Review: The King of Good Intentions by John Andrew Fredrick (reviewed by Art Edwards)

The King of Good Intentions
By John Andrew Fredrick
266 Pages
Portland: Verse Chorus Press, 2013
$14.95
ISBN-13: 978-1-891241-10-9.

There have been great rock novels written about famous fictional bands (How the Mistakes Were Made) and wedding bands (The Wishbones); told from distinctly American points of view (Vexation Lullaby, Losing in Gainesville, anything by Carson Mell) and with more of an international scope (Banned for Life, The Commitments, Wonderland); from the perspective of a rock star (Great Jones Street), an obsessed fan (High Fidelity), a music critic (Never Mind the Pollacks), and the sister of a rock also-ran (Stone Arabia). Missing from the canon was a novel from the point of view of a musician who sports a serious flare for eloquent language, but John Andrew Fredrick has offered just that with The King of Good Intentions. It’s the author’s debut novel and the first of a series of his rock novels exploring the travails of the Weird Sisters, a nascent L.A. band that suffers familiar Nirvana-era conflicts associated with success.

The tale’s main character, singer/guitarist John, pays the bills of his young bachelor existence as a substitute teacher, but he prefers to play in his band, buy records, and search out women. John’s condition is best rendered by Fredrick’s description of his apartment, which he shares his stoner-screenwriter friend Jaz:

The living room (where Jaz crashed): magazines everywhere, newspapers, bleeding pens, cans, milk cartons, ripe socks, exhausted shirts and towels, a telephone and answering machine, books, more newspapers (Jaz was a newspaper fiend), shoes, swim fins (well, one), dishes, plates, marijuana paraphernalia, wiffle balls and wiffle bats, and lots of other stuff on the floor.
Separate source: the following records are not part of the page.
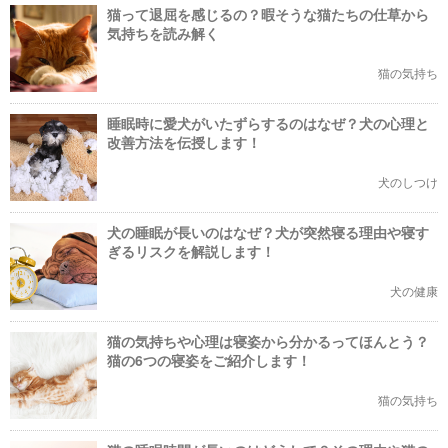
猫って退屈を感じるの？暇そうな猫たちの仕草から
気持ちを読み解く
猫の気持ち
睡眠時に愛犬がいたずらするのはなぜ？犬の心理と
改善方法を伝授します！
犬のしつけ
犬の睡眠が長いのはなぜ？犬が突然寝る理由や寝す
ぎるリスクを解説します！
犬の健康
猫の気持ちや心理は寝姿から分かるってほんとう？
猫の6つの寝姿をご紹介します！
猫の気持ち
It’s not hard to imagine a young man trying to stumble his way into a life worth living, but John is also no fool. He’s an avid reader whose go-to book is The Life of Samuel Johnson, and he also possesses a verbal acuity that serves as the pulsing center of the novel:

I could leaf through the Times … or lean back and dream at the October sky— marshmallow clouds and Prussian blue air and discernible ugly smog hovering in the distance, hot wind-play in the penchant poplars, sycamores, oaks, palms and eucalyptuses, the sparkle of falling leaves like talking hands in burnt tangerine and warm gold and quite deep brown.

John’s ability to dole out eloquent turns of phrase suggests he’s not going to be stimulated by three chords forever, but the right motivation is paramount.

Enter Jenny, the Weird Sisters’ new keyboardist/guitarist and possessor of massive musical talent. It’s Jenny who gets John more deeply involved with life outside of Boswell or the Beatles:

When the rainy spell stopped and the air was fresh for a day or two after, we went on bike rides up to Griffith Park and looked at the picnickers and the tall hills and shrubs and eerie-pretty trees so spindly and rain-wet and water green that they look almost black. And sat under them, with anoraks under us, gazing at the indefatigable California post-rain sky so impossibly blue and the sun a fuzzy gem and so low in the sky you felt like you could command it down to the palm of your hand and hold it like a coin.

John seems on a path out of the flop house existence until the fetching, inaccessible Sarah gets a flat tire, and he’s unable to resist the pull of a women who by all accounts doesn’t care a wink for him. Ah, young rock love.

If Fredrick’s tale ever falters, it’s when John slips into a know-it-all un-likability. The character pretty much hates any band not safely canonized as cool, and he’s happy to tell you about it. At the novel’s best moments, John’s snobbery is offset by his very relatable tendency to blab when he shouldn’t, getting himself into honest trouble and bringing the comedy of his character to the fore.

Long thought to be beyond the purview of literature, the rock novel has always been about trying things out and seeing what works. Such experimentation has led to some of the most memorable additions to the genre, and a few Frankensteins. Fredrick’s attempt to expand the rock novel’s possibilities with a protagonist enamored with both word and melody is a welcome addition to the fold, satisfying without overstaying its welcome.

Art Edwards’s reviews have or will appear in Salon, Colorado Review, Los Angeles Review of Books, Electric Literature, Barrelhouse, The Collagist, Entropy, JMWW, and The Rumpus.